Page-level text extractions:
┏━━

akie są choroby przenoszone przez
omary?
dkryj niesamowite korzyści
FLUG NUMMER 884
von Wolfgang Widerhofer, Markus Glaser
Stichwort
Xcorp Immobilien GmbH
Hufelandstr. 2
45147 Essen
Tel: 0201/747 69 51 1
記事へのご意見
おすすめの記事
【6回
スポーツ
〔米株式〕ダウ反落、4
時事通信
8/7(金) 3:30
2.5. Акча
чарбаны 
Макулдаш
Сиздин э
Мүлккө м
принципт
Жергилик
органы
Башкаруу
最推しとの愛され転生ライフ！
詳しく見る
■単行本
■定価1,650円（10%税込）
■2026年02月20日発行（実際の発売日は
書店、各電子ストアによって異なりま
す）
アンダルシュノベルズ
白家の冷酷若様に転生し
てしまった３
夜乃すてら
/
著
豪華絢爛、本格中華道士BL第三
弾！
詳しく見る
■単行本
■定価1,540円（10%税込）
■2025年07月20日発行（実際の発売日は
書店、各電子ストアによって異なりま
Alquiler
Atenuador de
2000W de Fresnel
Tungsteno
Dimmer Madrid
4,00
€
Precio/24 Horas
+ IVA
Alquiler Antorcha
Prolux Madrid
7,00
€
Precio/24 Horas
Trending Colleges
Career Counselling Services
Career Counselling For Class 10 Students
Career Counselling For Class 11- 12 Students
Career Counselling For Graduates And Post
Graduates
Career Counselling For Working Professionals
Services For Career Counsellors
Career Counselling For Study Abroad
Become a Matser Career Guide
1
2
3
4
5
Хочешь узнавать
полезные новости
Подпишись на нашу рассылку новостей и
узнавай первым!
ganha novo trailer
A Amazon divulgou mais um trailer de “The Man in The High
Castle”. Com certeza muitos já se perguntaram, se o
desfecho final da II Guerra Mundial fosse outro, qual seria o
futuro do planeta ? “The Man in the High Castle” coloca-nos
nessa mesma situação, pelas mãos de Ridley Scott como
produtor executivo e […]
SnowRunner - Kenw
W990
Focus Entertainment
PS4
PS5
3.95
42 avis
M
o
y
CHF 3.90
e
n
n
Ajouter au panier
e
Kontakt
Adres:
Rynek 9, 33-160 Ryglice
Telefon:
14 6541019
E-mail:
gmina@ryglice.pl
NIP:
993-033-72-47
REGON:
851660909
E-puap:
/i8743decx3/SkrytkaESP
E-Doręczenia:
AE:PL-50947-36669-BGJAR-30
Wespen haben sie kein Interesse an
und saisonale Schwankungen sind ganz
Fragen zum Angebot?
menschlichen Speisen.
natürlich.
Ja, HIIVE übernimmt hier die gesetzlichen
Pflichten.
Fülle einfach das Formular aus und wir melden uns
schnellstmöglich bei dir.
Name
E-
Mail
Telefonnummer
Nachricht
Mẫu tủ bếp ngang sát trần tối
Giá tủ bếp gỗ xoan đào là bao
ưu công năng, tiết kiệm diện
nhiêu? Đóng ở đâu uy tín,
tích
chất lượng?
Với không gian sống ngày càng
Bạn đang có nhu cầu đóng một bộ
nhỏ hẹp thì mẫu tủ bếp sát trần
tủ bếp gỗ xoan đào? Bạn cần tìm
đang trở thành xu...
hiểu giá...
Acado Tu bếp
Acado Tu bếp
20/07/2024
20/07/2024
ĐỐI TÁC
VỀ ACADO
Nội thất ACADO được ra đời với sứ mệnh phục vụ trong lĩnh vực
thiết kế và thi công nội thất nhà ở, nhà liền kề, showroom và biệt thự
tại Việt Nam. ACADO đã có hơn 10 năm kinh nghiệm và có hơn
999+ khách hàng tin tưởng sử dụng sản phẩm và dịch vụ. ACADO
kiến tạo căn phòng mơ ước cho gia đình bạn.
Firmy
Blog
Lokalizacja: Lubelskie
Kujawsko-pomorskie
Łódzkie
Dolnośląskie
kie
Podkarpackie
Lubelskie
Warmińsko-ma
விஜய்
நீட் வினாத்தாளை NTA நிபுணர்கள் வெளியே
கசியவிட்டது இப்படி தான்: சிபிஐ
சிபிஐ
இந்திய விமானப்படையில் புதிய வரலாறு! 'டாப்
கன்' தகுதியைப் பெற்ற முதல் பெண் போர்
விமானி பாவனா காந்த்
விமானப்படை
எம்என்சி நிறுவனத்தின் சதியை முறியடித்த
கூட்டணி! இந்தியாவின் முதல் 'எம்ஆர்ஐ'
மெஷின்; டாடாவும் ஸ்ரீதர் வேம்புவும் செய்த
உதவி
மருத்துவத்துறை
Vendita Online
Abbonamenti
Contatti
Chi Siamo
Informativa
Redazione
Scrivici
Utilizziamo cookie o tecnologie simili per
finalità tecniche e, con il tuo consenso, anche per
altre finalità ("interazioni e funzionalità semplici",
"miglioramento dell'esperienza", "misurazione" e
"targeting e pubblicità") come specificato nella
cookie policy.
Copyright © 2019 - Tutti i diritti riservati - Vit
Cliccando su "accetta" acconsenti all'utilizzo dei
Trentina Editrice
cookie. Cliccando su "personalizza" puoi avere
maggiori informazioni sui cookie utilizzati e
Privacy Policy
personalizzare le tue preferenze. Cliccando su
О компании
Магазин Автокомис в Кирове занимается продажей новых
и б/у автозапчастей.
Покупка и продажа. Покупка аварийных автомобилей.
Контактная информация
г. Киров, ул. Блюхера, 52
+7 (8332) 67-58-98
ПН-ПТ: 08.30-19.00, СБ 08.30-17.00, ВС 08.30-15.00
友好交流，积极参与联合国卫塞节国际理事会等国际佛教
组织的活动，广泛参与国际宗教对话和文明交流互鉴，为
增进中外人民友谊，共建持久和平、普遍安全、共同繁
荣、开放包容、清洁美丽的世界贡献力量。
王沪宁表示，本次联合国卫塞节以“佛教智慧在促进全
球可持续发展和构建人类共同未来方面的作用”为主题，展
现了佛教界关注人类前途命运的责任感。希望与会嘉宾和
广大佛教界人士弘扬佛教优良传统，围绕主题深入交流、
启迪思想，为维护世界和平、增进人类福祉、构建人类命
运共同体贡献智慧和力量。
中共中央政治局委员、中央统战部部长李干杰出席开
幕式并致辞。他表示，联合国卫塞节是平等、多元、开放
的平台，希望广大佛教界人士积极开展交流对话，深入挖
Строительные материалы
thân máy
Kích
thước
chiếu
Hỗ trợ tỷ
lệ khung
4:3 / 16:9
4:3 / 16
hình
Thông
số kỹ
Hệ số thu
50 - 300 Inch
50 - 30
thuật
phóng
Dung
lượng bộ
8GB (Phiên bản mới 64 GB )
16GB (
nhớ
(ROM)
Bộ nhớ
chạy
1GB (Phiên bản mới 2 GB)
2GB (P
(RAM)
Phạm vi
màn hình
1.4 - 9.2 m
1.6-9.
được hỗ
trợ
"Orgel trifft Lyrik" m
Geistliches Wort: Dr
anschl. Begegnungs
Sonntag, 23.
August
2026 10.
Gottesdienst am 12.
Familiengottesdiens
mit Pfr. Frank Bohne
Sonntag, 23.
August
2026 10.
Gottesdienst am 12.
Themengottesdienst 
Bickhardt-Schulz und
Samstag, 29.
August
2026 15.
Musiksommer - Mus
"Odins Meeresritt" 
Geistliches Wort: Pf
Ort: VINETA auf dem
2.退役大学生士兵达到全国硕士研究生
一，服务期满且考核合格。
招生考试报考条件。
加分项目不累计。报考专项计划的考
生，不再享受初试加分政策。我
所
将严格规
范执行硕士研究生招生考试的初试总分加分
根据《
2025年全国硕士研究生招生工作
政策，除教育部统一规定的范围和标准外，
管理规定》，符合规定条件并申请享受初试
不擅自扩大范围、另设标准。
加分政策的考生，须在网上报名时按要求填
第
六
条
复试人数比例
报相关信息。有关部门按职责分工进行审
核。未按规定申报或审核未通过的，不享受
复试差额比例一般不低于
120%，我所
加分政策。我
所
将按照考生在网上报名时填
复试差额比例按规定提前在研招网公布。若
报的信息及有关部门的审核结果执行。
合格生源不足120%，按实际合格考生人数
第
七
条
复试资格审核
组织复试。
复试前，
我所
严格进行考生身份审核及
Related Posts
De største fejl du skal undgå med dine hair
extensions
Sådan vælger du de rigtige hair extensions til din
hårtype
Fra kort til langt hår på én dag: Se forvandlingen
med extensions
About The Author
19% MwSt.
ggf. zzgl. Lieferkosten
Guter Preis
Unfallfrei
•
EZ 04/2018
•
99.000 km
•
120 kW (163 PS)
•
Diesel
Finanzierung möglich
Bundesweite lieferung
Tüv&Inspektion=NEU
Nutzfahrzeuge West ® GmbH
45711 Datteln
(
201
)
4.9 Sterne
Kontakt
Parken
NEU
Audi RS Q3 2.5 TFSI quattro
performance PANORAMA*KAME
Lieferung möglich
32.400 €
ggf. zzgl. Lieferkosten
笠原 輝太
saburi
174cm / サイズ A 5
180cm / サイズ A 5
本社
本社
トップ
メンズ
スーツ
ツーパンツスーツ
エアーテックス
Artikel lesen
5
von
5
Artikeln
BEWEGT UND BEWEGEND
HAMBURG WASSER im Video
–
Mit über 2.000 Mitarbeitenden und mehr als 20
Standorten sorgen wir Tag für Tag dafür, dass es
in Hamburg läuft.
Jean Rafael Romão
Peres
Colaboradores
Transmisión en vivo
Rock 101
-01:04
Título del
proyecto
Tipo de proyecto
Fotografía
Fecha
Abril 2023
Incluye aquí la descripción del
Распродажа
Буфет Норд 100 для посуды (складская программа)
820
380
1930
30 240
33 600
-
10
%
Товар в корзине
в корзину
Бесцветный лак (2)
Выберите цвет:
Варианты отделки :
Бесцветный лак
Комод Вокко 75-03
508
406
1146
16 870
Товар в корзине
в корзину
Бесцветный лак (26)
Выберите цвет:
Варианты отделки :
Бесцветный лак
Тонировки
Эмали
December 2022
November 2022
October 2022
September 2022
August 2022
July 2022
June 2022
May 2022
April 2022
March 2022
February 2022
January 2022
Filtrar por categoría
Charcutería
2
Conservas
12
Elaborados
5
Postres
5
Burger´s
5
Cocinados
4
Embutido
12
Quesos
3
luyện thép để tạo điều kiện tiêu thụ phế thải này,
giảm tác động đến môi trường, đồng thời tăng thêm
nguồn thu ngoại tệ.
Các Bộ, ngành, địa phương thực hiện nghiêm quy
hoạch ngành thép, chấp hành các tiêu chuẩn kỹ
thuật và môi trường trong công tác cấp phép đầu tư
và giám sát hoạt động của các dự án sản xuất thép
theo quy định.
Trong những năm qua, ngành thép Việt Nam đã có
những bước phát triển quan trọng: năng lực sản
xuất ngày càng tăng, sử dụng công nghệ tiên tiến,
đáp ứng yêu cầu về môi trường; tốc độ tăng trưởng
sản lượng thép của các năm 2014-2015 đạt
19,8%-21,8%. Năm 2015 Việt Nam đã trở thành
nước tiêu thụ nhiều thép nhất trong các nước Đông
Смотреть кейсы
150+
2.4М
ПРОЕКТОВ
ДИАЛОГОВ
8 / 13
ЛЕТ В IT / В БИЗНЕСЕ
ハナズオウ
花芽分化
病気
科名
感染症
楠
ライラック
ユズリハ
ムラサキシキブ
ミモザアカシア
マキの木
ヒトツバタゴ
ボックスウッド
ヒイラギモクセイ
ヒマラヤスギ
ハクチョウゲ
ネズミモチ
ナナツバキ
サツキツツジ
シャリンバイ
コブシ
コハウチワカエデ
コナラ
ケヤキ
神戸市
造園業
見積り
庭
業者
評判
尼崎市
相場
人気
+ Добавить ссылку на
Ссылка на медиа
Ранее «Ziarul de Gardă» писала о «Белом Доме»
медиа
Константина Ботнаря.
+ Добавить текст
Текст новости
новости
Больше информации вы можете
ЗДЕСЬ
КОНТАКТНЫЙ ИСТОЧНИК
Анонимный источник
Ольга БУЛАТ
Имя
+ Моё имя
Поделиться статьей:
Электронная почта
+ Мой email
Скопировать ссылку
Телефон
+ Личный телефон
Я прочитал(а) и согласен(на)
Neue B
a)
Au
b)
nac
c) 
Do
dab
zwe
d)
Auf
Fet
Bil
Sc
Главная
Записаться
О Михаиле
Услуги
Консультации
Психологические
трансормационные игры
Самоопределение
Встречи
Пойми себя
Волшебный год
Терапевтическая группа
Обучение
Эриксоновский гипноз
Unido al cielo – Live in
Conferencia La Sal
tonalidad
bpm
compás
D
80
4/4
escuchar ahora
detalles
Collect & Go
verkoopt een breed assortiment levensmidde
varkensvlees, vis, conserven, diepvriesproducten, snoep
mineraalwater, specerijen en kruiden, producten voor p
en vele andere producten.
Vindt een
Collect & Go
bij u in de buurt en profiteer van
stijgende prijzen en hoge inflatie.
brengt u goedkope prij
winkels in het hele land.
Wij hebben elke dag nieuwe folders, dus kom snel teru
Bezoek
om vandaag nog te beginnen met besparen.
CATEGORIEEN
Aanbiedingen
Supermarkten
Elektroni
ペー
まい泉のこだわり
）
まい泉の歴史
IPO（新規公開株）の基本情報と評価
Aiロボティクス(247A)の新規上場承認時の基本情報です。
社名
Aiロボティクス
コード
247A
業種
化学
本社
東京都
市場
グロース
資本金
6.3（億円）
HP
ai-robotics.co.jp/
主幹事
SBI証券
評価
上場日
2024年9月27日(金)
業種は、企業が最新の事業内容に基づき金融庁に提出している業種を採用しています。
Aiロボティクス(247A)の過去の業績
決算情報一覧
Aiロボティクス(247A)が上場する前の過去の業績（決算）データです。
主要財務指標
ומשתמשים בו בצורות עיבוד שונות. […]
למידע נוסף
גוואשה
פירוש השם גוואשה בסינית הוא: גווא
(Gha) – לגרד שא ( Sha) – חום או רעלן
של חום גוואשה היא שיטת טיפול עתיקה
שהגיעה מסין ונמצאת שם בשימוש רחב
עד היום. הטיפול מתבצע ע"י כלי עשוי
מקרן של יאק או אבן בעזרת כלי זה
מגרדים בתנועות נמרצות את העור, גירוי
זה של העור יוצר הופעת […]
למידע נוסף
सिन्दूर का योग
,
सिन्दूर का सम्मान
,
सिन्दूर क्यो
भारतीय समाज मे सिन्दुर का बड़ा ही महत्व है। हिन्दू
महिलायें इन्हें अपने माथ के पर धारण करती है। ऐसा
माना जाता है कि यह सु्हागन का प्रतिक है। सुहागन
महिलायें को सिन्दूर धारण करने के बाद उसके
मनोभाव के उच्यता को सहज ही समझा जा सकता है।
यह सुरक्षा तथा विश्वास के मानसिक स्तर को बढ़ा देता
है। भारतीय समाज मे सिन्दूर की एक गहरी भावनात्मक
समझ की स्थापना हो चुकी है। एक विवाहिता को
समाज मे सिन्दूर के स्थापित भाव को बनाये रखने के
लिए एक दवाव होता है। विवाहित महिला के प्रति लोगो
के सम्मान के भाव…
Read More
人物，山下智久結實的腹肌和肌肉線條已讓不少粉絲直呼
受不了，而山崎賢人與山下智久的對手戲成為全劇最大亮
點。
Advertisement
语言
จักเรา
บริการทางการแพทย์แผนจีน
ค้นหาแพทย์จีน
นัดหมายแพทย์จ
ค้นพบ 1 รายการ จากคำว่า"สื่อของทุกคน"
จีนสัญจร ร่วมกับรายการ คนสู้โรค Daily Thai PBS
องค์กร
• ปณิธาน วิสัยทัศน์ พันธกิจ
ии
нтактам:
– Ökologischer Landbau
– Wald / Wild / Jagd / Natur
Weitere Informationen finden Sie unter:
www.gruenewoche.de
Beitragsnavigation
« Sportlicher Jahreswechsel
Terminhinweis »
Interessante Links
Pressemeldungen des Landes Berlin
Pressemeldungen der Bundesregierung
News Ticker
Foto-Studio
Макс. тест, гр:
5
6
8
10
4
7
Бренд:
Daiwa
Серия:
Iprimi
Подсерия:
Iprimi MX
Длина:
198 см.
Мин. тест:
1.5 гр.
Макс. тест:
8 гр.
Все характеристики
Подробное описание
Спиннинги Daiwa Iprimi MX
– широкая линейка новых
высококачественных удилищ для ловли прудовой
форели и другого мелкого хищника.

┗━━

**EXERCISE DESCRIPTION**: In the records above, some lines hold the word "Students"; copy each such line.

**RESPONSE BOX**:
Career Counselling For Class 10 Students
Career Counselling For Class 11- 12 Students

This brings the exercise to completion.